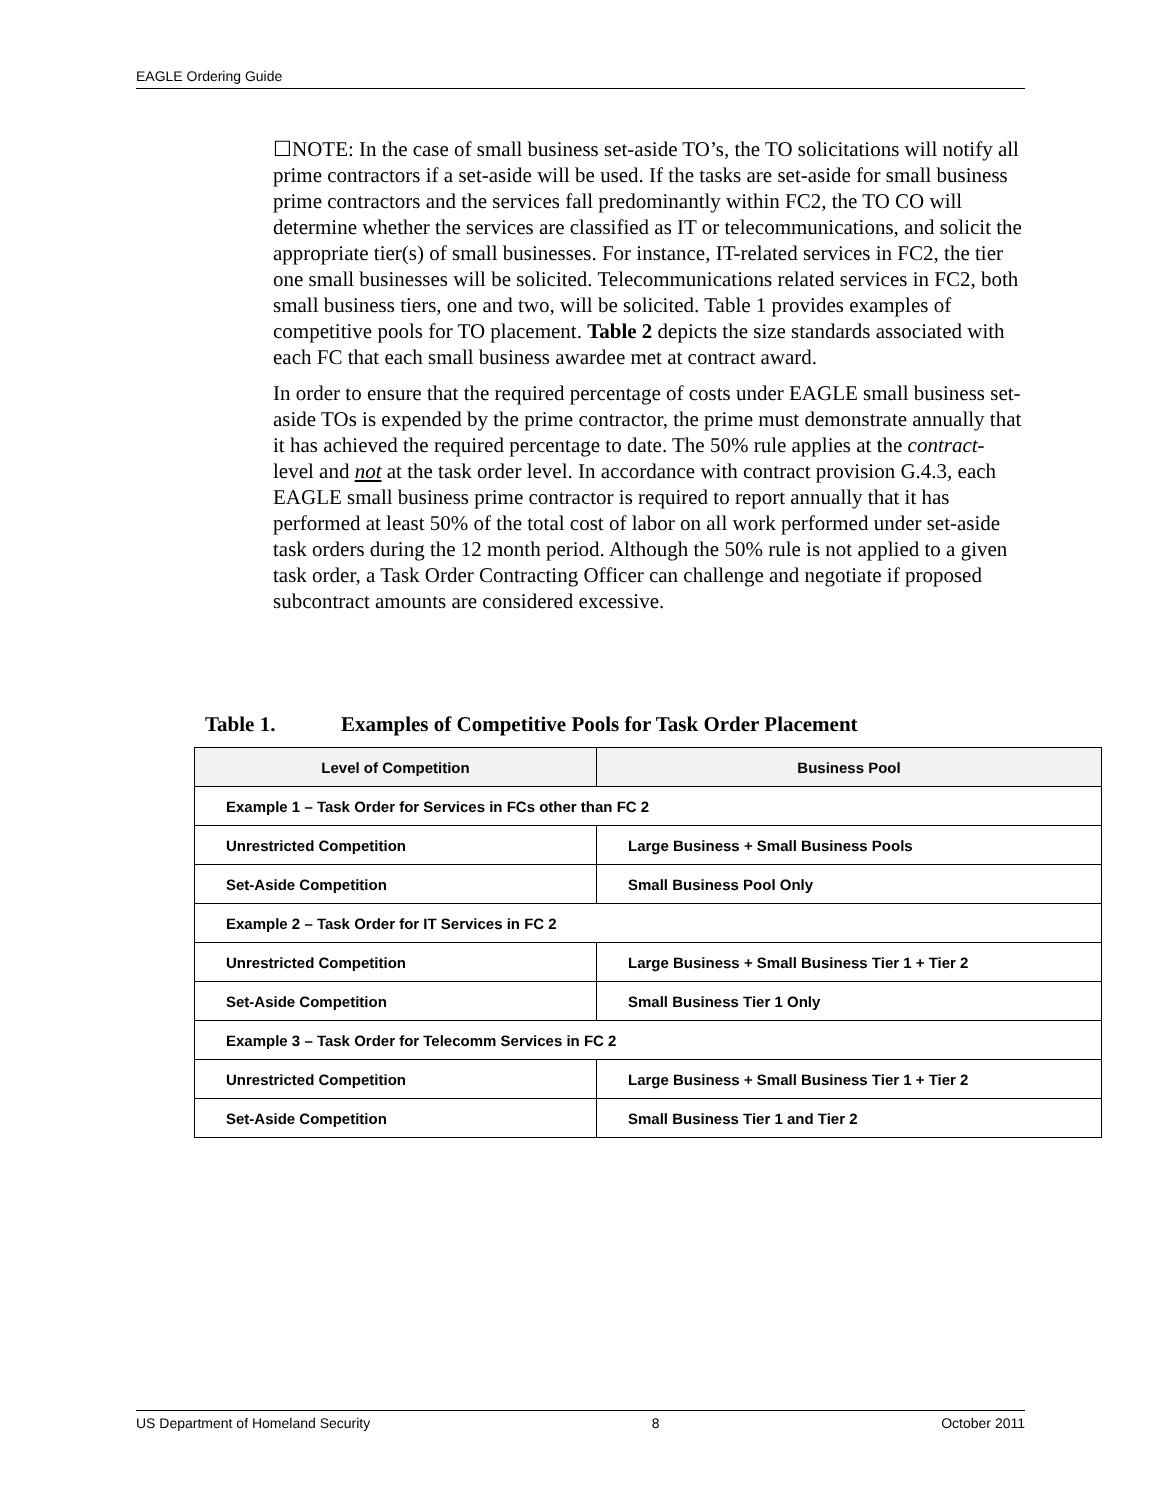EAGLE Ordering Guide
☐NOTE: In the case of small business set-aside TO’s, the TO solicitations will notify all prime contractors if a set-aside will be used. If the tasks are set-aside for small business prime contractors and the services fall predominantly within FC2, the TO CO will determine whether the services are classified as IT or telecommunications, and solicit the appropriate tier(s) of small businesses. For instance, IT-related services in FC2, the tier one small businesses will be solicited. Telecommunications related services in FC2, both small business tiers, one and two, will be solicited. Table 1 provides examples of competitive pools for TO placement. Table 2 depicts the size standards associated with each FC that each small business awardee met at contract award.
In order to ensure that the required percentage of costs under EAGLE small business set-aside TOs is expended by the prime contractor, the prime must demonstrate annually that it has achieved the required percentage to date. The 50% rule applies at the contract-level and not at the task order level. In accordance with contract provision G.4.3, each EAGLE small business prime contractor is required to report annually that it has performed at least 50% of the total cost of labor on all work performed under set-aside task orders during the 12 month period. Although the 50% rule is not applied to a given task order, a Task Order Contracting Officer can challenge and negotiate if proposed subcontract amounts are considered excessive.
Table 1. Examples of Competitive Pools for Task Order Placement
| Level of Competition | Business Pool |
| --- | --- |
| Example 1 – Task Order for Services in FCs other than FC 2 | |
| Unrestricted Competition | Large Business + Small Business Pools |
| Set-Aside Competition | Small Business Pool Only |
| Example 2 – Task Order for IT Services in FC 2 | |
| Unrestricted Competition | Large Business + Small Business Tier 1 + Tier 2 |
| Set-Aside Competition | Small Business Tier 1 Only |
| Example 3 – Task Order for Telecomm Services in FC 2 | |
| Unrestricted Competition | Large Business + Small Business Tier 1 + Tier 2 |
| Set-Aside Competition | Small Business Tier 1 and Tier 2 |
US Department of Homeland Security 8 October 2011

[Action item]: Copy the records above exactly, omitting every picture.

[Output of the task]:
EAGLE Ordering Guide
☐NOTE: In the case of small business set-aside TO’s, the TO solicitations will notify all prime contractors if a set-aside will be used. If the tasks are set-aside for small business prime contractors and the services fall predominantly within FC2, the TO CO will determine whether the services are classified as IT or telecommunications, and solicit the appropriate tier(s) of small businesses. For instance, IT-related services in FC2, the tier one small businesses will be solicited. Telecommunications related services in FC2, both small business tiers, one and two, will be solicited. Table 1 provides examples of competitive pools for TO placement. Table 2 depicts the size standards associated with each FC that each small business awardee met at contract award.
In order to ensure that the required percentage of costs under EAGLE small business set-aside TOs is expended by the prime contractor, the prime must demonstrate annually that it has achieved the required percentage to date. The 50% rule applies at the contract-level and not at the task order level. In accordance with contract provision G.4.3, each EAGLE small business prime contractor is required to report annually that it has performed at least 50% of the total cost of labor on all work performed under set-aside task orders during the 12 month period. Although the 50% rule is not applied to a given task order, a Task Order Contracting Officer can challenge and negotiate if proposed subcontract amounts are considered excessive.
Table 1. Examples of Competitive Pools for Task Order Placement
| Level of Competition | Business Pool |
| --- | --- |
| Example 1 – Task Order for Services in FCs other than FC 2 | |
| Unrestricted Competition | Large Business + Small Business Pools |
| Set-Aside Competition | Small Business Pool Only |
| Example 2 – Task Order for IT Services in FC 2 | |
| Unrestricted Competition | Large Business + Small Business Tier 1 + Tier 2 |
| Set-Aside Competition | Small Business Tier 1 Only |
| Example 3 – Task Order for Telecomm Services in FC 2 | |
| Unrestricted Competition | Large Business + Small Business Tier 1 + Tier 2 |
| Set-Aside Competition | Small Business Tier 1 and Tier 2 |
US Department of Homeland Security 8 October 2011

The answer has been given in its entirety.